- Born: 29 May 1925 Glasgow, Scotland
- Died: 11 January 1997 (aged 71) Scotland
- Occupation(s): Veterinarian, university professor, researcher
- Known for: Dictol vaccine

Academic background
- Alma mater: Glasgow Veterinary College University of Glasgow School of Veterinary Medicine
- Thesis: Experimental Fascioliasis in the Rabbit (1956)

Academic work
- Discipline: Veterinary medicine
- Sub-discipline: veterinary parasitology
- Institutions: University of Glasgow School of Veterinary Medicine International Trypanotolerance Centre

= George Macdonald Urquhart =

Scottish veterinarian (1925–1997)

George Macdonald Urquhart FRSE FRCVS (29 May 1925 - 11 January 1997) was a Scottish veterinarian and professor of veterinary parasitology at the University of Glasgow School of Veterinary Medicine from 1970 to 1990. He helped create the first commercial vaccine for a parasitic disease in cattle. Under his leadership in the field, the university gained an international reputation for veterinary parasitology.

==Early life==
Urquhart was born in Glasgow, Scotland. He was the son of a farmer in Easter Ross. He was educated at Allan Glen's School where he won a scholarship. In 1942 he entered the Glasgow Veterinary College, graduating BVMS in 1947. For his academic successes, he won the Donald Campbell Memorial Prize and the gold medal for being "the most distinguished student in his year."

== Career ==
After college, Urquhart received a scholarship to work with Dr. E. L. Taylor in Weybridge for the Ministry of Agriculture in the parasitology department from 1947 to 1949.

From 1949 to 1956, he worked as an assistant, then lecturer, at Glasgow University, helping it absorb the Glasgow Veterinary College. He received a PhD from the university in 1955 for his work on diseases caused by liver flukes. His thesis was named Experimental Fascioliasis in the Rabbit.

From 1956 to 1959 he worked in Kabete in Kenya as a veterinary helminthologist. He returned to Glasgow University as a researcher in 1960, becoming a reader in veterinary parasitology in 1968.

At the University of Glasgow, he was a professor in experimental veterinary parasitology from 1970 to 1979. Next, he served there as a professor of veterinary parasitology from 1979 to 1990. He became the first and only chair of veterinary parasitology in the United Kingdom in 1979.

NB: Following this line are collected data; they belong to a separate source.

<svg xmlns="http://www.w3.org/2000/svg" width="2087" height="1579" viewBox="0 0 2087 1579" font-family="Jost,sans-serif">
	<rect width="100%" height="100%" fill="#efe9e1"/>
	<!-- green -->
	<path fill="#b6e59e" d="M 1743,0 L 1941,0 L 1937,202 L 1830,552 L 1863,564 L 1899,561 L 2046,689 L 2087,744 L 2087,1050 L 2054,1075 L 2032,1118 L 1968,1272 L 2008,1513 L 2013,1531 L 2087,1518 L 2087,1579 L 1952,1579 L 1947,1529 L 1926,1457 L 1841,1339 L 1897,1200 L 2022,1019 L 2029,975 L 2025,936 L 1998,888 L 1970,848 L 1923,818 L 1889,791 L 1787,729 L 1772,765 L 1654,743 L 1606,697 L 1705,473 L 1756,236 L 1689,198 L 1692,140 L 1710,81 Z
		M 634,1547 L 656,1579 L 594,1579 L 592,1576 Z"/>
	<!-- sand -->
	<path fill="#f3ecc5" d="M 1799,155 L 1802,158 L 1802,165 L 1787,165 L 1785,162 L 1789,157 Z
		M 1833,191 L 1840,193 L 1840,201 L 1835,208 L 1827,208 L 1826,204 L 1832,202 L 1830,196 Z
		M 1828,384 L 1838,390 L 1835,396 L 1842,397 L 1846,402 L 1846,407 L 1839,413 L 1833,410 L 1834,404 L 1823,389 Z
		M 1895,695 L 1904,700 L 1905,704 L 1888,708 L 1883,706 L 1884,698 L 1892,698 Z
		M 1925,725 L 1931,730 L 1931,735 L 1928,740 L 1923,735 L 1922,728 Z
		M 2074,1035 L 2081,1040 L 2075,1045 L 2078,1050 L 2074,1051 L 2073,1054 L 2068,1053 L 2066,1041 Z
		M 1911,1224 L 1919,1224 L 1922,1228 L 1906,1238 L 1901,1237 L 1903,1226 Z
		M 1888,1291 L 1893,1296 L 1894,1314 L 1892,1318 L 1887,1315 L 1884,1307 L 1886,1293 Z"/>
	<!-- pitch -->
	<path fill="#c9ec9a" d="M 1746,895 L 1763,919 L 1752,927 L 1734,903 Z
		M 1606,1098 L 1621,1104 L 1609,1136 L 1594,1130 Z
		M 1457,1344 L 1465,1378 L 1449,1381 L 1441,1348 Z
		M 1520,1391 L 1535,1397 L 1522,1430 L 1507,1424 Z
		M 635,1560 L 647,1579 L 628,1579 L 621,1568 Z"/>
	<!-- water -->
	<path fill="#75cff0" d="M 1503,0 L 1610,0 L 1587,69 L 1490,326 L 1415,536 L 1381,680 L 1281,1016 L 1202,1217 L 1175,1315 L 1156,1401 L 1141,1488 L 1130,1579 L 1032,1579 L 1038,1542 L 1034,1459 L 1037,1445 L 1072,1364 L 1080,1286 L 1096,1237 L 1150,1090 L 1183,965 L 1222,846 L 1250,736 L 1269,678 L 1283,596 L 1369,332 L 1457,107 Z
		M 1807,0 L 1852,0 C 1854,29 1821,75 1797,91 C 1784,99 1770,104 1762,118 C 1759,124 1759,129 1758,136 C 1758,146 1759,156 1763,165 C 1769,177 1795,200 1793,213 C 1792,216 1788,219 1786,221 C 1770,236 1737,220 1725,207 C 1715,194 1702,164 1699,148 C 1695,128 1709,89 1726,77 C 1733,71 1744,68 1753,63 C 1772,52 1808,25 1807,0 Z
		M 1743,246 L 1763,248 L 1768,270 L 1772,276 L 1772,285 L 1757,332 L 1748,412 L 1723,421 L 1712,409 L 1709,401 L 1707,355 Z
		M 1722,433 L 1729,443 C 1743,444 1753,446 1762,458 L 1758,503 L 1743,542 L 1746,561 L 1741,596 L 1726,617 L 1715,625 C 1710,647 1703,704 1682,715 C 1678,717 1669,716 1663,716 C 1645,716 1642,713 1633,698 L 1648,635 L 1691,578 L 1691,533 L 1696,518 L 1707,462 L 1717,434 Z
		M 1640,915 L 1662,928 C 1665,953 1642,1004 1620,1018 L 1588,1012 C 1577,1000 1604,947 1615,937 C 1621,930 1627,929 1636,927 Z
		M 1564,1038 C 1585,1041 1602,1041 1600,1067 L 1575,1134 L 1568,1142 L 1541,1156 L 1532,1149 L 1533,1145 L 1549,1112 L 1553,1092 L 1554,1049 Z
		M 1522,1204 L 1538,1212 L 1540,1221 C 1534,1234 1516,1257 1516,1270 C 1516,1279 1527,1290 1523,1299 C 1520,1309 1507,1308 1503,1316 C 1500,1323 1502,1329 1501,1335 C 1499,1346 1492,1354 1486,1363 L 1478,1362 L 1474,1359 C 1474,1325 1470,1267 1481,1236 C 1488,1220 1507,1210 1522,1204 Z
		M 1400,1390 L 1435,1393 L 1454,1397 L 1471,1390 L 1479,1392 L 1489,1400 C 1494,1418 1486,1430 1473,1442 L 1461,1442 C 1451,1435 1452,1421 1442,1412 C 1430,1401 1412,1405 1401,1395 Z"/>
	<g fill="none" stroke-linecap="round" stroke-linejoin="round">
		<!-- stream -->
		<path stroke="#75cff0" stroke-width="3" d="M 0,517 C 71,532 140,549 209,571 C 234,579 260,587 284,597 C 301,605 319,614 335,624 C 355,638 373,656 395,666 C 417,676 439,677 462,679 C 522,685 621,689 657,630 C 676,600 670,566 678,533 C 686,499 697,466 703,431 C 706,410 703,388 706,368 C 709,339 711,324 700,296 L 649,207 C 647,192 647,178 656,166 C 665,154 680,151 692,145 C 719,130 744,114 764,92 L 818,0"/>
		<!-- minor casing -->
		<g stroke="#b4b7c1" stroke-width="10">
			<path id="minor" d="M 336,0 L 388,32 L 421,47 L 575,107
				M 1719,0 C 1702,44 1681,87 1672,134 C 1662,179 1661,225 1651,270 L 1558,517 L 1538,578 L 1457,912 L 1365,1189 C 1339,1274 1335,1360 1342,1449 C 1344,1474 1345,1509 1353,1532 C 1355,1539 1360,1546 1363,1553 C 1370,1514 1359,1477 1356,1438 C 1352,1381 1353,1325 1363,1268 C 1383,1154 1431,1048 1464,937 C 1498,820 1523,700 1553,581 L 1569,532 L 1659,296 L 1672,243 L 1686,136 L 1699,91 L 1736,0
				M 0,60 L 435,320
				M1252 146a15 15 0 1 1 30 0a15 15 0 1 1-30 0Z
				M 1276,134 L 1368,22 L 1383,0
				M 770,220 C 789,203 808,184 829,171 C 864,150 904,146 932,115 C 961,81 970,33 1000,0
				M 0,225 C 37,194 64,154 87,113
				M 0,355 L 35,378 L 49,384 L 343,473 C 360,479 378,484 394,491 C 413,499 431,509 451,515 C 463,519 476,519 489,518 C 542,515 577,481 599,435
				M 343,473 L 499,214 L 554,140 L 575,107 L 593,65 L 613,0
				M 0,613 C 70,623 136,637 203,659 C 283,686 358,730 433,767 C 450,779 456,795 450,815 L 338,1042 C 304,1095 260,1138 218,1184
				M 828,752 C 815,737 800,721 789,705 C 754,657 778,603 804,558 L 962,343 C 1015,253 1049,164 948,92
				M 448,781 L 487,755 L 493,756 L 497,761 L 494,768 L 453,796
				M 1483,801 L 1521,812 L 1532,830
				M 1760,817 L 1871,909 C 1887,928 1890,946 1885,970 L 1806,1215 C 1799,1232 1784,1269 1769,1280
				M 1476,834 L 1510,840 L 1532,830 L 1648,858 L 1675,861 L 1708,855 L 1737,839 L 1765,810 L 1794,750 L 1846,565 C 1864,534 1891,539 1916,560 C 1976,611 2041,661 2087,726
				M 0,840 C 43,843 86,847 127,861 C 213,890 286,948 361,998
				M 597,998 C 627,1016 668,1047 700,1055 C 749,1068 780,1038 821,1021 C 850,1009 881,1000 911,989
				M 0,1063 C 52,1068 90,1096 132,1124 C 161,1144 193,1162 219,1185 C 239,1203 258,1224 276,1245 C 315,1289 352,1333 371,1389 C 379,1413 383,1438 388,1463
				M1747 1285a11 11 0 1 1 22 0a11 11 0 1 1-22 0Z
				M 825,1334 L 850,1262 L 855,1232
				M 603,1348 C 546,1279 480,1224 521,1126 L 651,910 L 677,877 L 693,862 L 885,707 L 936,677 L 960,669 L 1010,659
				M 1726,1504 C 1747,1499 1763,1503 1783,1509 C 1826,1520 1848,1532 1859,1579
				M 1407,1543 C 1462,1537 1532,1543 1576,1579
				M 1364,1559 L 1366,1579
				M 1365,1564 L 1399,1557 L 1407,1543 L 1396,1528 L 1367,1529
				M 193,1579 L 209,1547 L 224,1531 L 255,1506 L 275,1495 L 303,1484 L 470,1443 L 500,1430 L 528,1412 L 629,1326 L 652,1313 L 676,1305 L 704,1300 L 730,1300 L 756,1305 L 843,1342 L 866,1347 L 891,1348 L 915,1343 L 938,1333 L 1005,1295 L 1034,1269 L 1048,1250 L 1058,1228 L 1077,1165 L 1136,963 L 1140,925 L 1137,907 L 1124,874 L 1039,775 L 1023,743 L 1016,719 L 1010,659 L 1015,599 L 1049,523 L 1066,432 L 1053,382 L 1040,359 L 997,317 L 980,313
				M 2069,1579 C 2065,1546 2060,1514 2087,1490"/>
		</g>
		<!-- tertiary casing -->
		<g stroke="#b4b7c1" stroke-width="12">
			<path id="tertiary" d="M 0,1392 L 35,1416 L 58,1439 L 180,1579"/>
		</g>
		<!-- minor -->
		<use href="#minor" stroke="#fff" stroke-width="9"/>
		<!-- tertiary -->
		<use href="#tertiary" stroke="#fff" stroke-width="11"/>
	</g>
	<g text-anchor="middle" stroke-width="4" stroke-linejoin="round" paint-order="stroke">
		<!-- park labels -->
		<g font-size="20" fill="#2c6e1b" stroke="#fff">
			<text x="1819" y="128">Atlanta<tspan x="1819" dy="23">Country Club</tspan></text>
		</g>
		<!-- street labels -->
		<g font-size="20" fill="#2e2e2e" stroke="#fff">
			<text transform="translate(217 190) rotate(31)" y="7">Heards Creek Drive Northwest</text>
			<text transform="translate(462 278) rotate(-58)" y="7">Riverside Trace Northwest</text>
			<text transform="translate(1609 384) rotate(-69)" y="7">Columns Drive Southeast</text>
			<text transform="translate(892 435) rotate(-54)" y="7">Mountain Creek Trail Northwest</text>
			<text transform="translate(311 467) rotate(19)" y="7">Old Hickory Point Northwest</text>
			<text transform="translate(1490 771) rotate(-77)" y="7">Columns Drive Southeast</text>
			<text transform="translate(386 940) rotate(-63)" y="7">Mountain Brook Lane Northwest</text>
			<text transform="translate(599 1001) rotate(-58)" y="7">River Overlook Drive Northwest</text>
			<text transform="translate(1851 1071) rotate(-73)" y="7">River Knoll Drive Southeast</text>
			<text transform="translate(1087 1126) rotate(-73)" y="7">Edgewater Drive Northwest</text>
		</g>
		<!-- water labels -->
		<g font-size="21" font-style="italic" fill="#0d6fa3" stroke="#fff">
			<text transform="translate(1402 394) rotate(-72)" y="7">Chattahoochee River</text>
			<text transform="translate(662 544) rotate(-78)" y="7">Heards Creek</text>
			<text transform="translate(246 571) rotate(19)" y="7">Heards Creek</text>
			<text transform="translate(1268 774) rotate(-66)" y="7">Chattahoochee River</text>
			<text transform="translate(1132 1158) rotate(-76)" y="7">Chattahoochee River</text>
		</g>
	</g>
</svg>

In the 1950s, he was responsible for developing the Dictol vaccine which combats bronchitis in cattle, along with a team consisting of Bill Jarrett, Frank Jennings, Ian McIntyre, and Bill Mulligan. This was the first successful vaccine for parasitic disease in cattle and was eventually sold commercially, becoming the largest selling biologic product for farm animals in the United Kingdom.

Urquhart retired in 1990. He then became the director general of the International Trypanotolerance Centre in The Gambia.

== Publications ==
- "Veterinary Parasitology" (1987)

== Professional affiliations ==
Urquhart was elected a fellow of the Royal Society of Edinburgh in 1990. His proposers were Ronald J. Roberts, William Weipers, Maxwell Murray and N. G. Wright. He was president of the World Association for the Advancement of Veterinary Parasitology from 1985 to 1989. He was also an honorary member of the British Society of Parasitology and an honorary fellow of the Royal College of Veterinary Surgeons.

== Personal life ==
Urquhart was married to Margaret. Their children were Andrew, Libby, and David. They lived in Helensburgh, Scotland where he enjoyed sailing. He died on 11 January 1997.